## PAGE EXTRACT
=== Section Start ===

What really struck me, as it did a few years ago when I saw a similar film about the recovery of Rwanda, was how much one woman can do with a firm attitude and few resources. I watched as a mother of five carted fresh water to her clay refugee camp hovel, fed her family, washed their clothes and few dishes, then packed everyone up to go teach girls in the camp how to read. So many times we tell our children, “it is what is on the inside that counts,” a value that is often hard to recognize in media culture. But the film highlighted women who truly had nothing to offer but the contents of their head and heart. They risked their lives through covert methods, they expanded minds and instilled hope, but most importantly, they believed to the core that things simply must get better. They carried an expectation for the women around them, women who did not dare to believe things could change. Their greatest gift to their peers was not the concrete ways in which they helped, but in daring to imagine another way.

And as I sat there in the yard, in the glorious sunshine of “my” day, I closed my eyes and dared myself to join that collective imagination. To silence the voice that lampoons idealism and says, “oh, shut up and do something.” It may have only been the contents of my heart and head, but it felt right to use what I had, then and there, to indulge my hope and belief and expectation for those who do not dare.

I hope you all had a lovely mother’s day.

 

-Andi

A Brief Update

Tuesday, May 6th, 2008

For those of you that kindly asked, here is how I am faring:In terms of wearing black, instead of other colors, I’d give myself about a B- . It takes a concerted effort to bypass  that pile of shirts, but I am doing it. The spring weather helps.In terms of smiling every time I look in the mirror, after a shaky start, I am really cranking now. I’m up to a solid B, which is about 80% of the time in my estimation. Try it, it really is a powerful exercise. Do it for your kids. And for those of you inquiring after my mother, she is doing quite well right now. Thank you for all your good wishes. It means the world to us.All the best to you,Andi 

A Bad Word

Tuesday, May 6th, 2008


“Cell-you-eat? What’s that word, Mom?”

=== Section End ===

## GIVEN DATA
=== Section Start ===

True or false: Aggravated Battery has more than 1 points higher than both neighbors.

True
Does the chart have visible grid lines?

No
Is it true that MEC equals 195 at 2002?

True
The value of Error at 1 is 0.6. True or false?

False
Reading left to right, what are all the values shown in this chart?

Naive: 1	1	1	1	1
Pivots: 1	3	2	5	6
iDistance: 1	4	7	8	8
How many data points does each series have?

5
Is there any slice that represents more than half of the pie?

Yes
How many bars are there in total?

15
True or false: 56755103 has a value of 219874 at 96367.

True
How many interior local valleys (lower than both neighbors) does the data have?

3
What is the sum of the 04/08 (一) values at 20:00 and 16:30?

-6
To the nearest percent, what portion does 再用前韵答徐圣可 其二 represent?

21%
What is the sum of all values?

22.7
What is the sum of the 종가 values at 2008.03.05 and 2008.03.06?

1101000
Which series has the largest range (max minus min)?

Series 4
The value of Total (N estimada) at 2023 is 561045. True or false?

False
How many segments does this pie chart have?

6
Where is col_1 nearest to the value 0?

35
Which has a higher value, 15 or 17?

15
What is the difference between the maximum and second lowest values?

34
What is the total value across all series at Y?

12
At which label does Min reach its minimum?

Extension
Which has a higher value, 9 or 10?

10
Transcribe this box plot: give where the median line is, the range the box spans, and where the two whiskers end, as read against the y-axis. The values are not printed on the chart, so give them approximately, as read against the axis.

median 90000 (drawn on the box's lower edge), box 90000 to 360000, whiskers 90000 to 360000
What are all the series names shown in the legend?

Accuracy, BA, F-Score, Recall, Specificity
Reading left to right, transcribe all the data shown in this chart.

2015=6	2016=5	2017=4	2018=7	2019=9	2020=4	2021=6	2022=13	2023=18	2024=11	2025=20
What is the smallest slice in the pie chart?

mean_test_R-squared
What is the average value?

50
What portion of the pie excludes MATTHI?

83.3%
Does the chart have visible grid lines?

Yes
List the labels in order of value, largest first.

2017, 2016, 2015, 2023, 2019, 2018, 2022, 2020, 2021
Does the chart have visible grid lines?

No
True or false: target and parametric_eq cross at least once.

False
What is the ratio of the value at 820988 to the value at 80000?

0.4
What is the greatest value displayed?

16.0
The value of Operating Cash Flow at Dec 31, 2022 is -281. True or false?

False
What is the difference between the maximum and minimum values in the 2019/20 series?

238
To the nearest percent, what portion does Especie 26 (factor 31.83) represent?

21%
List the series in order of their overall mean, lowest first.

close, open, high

=== Section End ===

## TASK TO COMPLETE
Reproduce the entire blog excerpt above, word for word.

## PROBLEM SOLUTION
What really struck me, as it did a few years ago when I saw a similar film about the recovery of Rwanda, was how much one woman can do with a firm attitude and few resources. I watched as a mother of five carted fresh water to her clay refugee camp hovel, fed her family, washed their clothes and few dishes, then packed everyone up to go teach girls in the camp how to read. So many times we tell our children, “it is what is on the inside that counts,” a value that is often hard to recognize in media culture. But the film highlighted women who truly had nothing to offer but the contents of their head and heart. They risked their lives through covert methods, they expanded minds and instilled hope, but most importantly, they believed to the core that things simply must get better. They carried an expectation for the women around them, women who did not dare to believe things could change. Their greatest gift to their peers was not the concrete ways in which they helped, but in daring to imagine another way.

And as I sat there in the yard, in the glorious sunshine of “my” day, I closed my eyes and dared myself to join that collective imagination. To silence the voice that lampoons idealism and says, “oh, shut up and do something.” It may have only been the contents of my heart and head, but it felt right to use what I had, then and there, to indulge my hope and belief and expectation for those who do not dare.

I hope you all had a lovely mother’s day.

 

-Andi

A Brief Update

Tuesday, May 6th, 2008

For those of you that kindly asked, here is how I am faring:In terms of wearing black, instead of other colors, I’d give myself about a B- . It takes a concerted effort to bypass  that pile of shirts, but I am doing it. The spring weather helps.In terms of smiling every time I look in the mirror, after a shaky start, I am really cranking now. I’m up to a solid B, which is about 80% of the time in my estimation. Try it, it really is a powerful exercise. Do it for your kids. And for those of you inquiring after my mother, she is doing quite well right now. Thank you for all your good wishes. It means the world to us.All the best to you,Andi 

A Bad Word

Tuesday, May 6th, 2008


“Cell-you-eat? What’s that word, Mom?”